(Image comparison data)
════

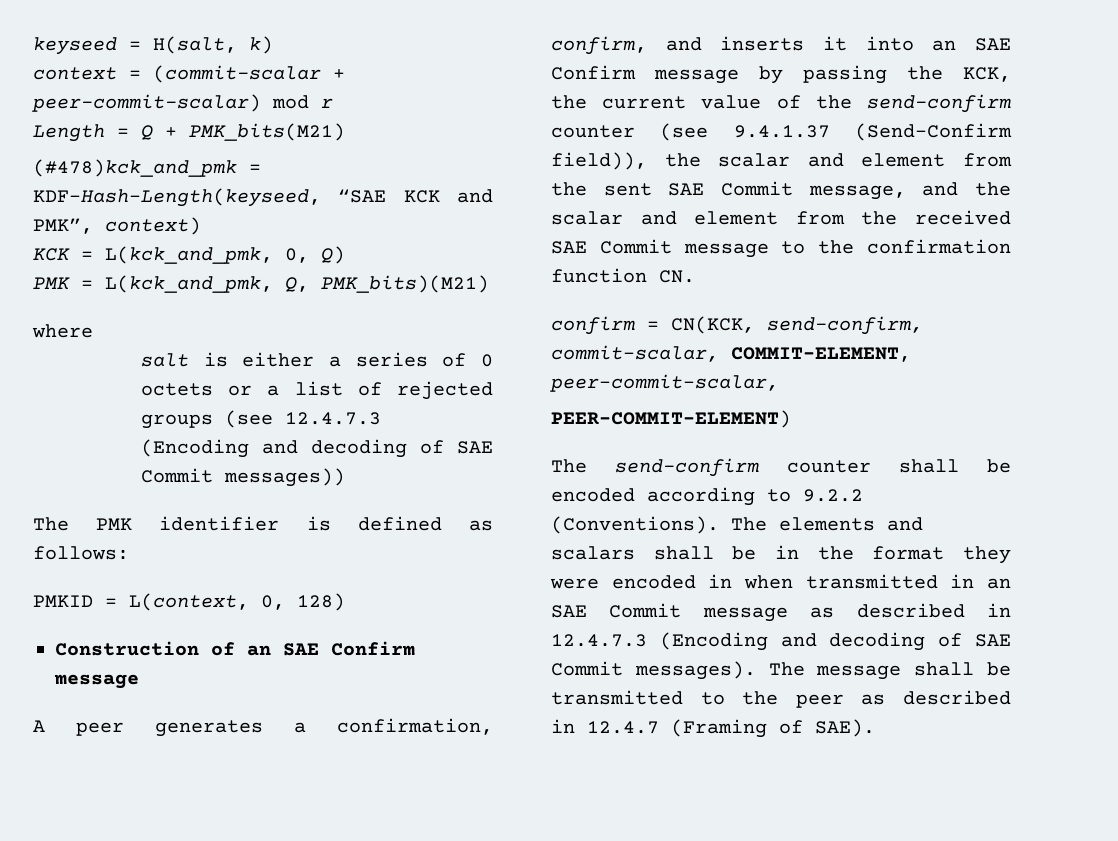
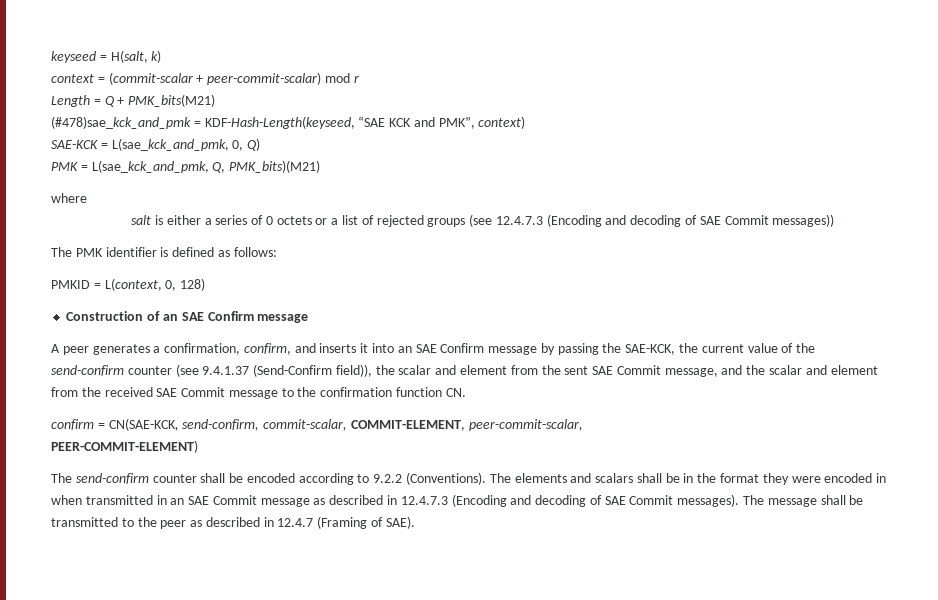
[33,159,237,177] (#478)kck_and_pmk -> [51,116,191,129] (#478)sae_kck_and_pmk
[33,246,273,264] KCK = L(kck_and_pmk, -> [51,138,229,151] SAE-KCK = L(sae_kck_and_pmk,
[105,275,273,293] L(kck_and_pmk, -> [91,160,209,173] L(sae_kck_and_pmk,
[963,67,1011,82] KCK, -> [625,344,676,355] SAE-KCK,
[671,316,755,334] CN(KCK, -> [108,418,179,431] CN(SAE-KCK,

════

Every record is to be reproduced exactly, with no pictures included.

[33,159,237,177] (#478)kck_and_pmk -> [51,116,191,129] (#478)sae_kck_and_pmk
[33,246,273,264] KCK = L(kck_and_pmk, -> [51,138,229,151] SAE-KCK = L(sae_kck_and_pmk,
[105,275,273,293] L(kck_and_pmk, -> [91,160,209,173] L(sae_kck_and_pmk,
[963,67,1011,82] KCK, -> [625,344,676,355] SAE-KCK,
[671,316,755,334] CN(KCK, -> [108,418,179,431] CN(SAE-KCK,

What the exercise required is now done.